§ STUDY MATERIAL
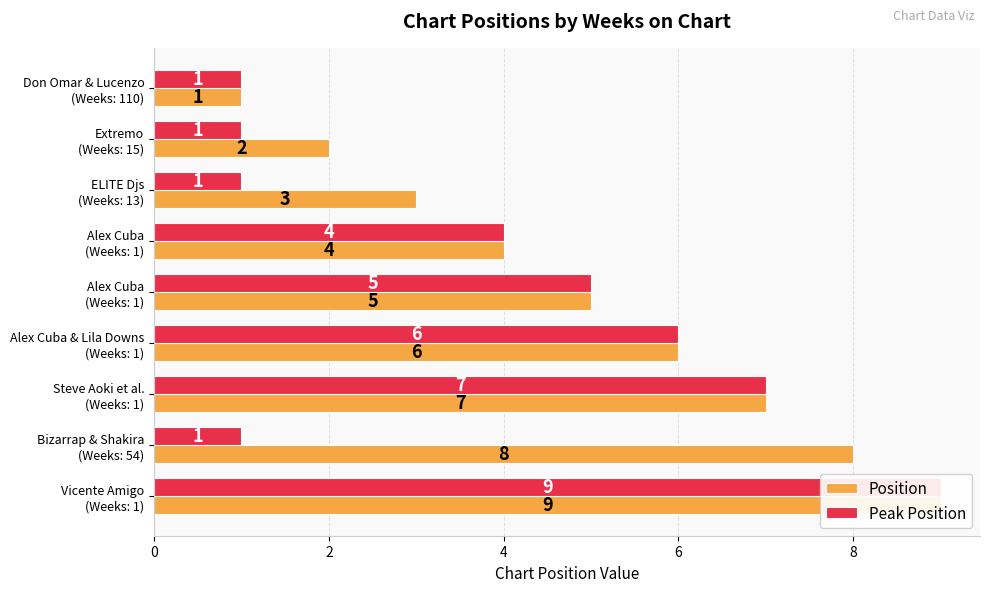

The Peak Position series shows 0 at Don Omar & Lucenzo (Weeks: 110). True or false?

False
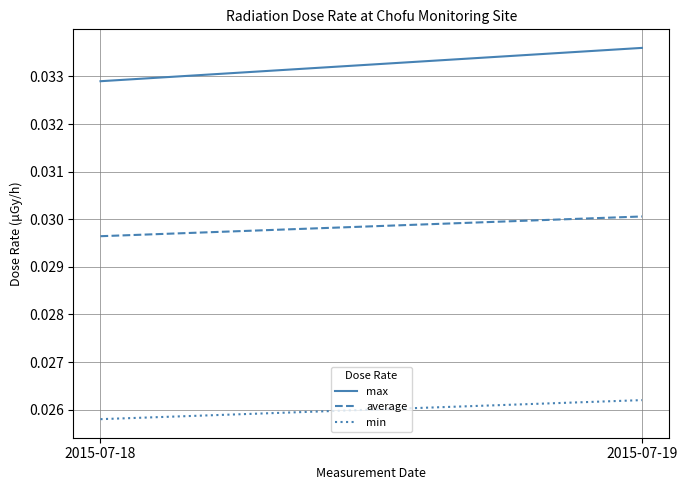

List the labels in order of max value, smallest first.

2015-07-18, 2015-07-19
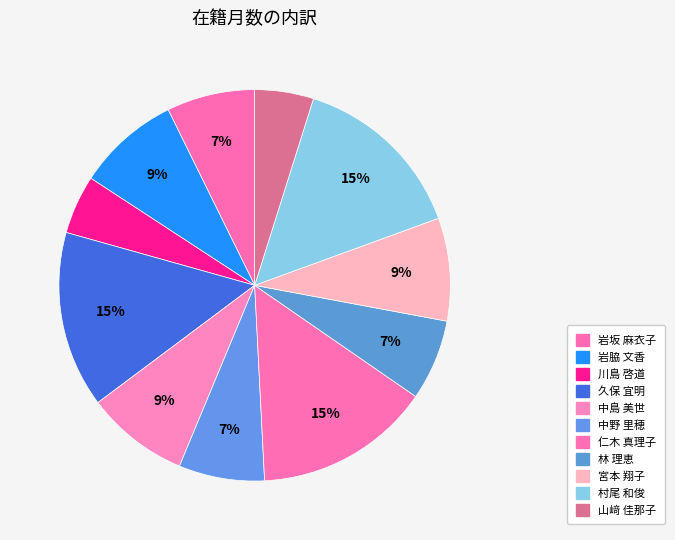

What percentage is NOT represented by 山﨑 佳那子?

95.1%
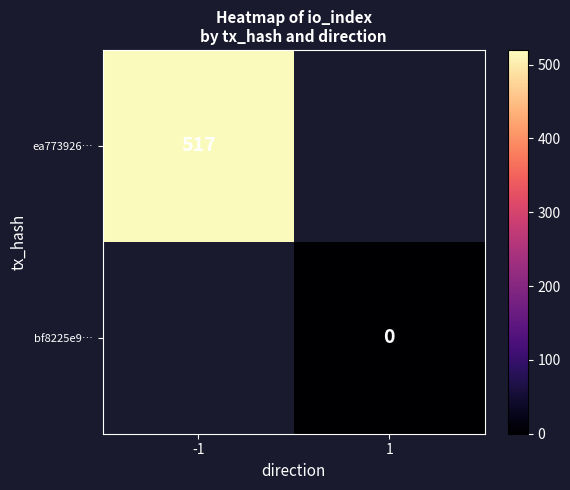

The ea773926… series shows 517 at -1. True or false?

True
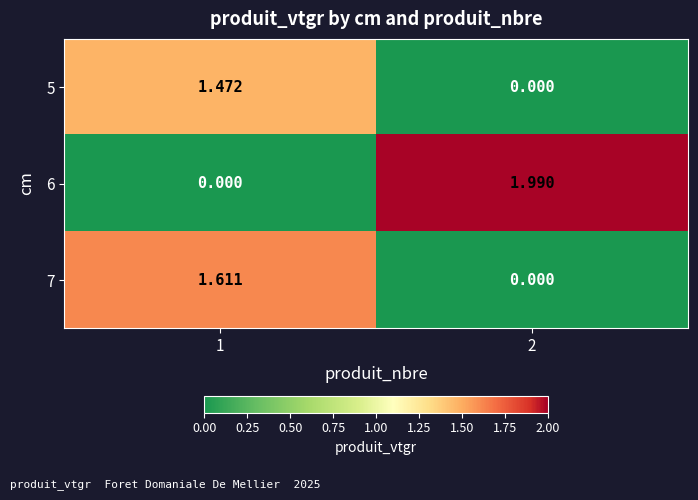

At which category does the chart reach its minimum across all series?

2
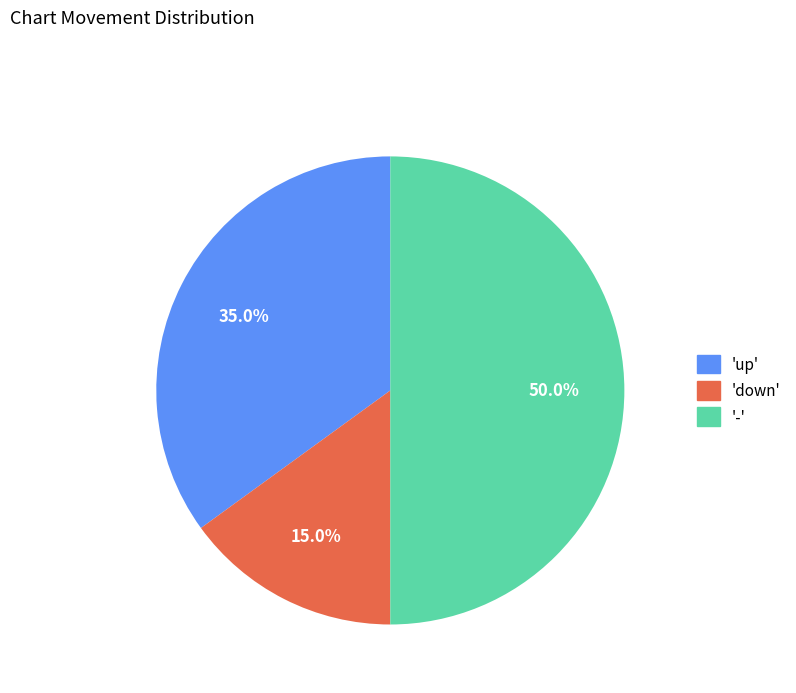

Count the number of slices in the pie.

3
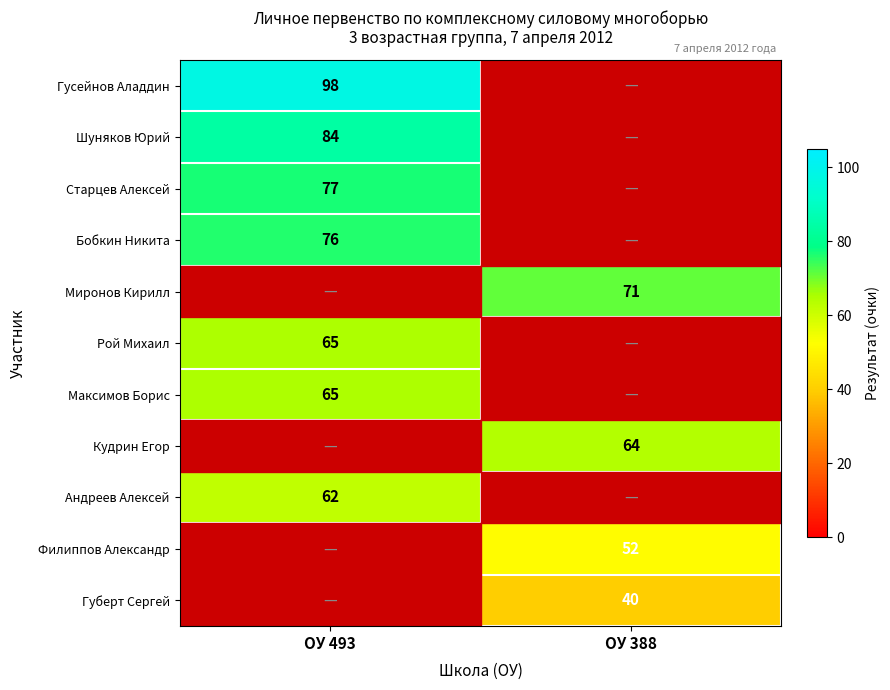

Count the number of categories in the chart.

2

§ DESCRIPTION OF THE TASK
Can you copy all of the material above word for word, leaving out the pictures?

§ SOLUTION TO THIS TASK
The Peak Position series shows 0 at Don Omar & Lucenzo (Weeks: 110). True or false?

False

List the labels in order of max value, smallest first.

2015-07-18, 2015-07-19

What percentage is NOT represented by 山﨑 佳那子?

95.1%

The ea773926… series shows 517 at -1. True or false?

True

At which category does the chart reach its minimum across all series?

2

Count the number of slices in the pie.

3

Count the number of categories in the chart.

2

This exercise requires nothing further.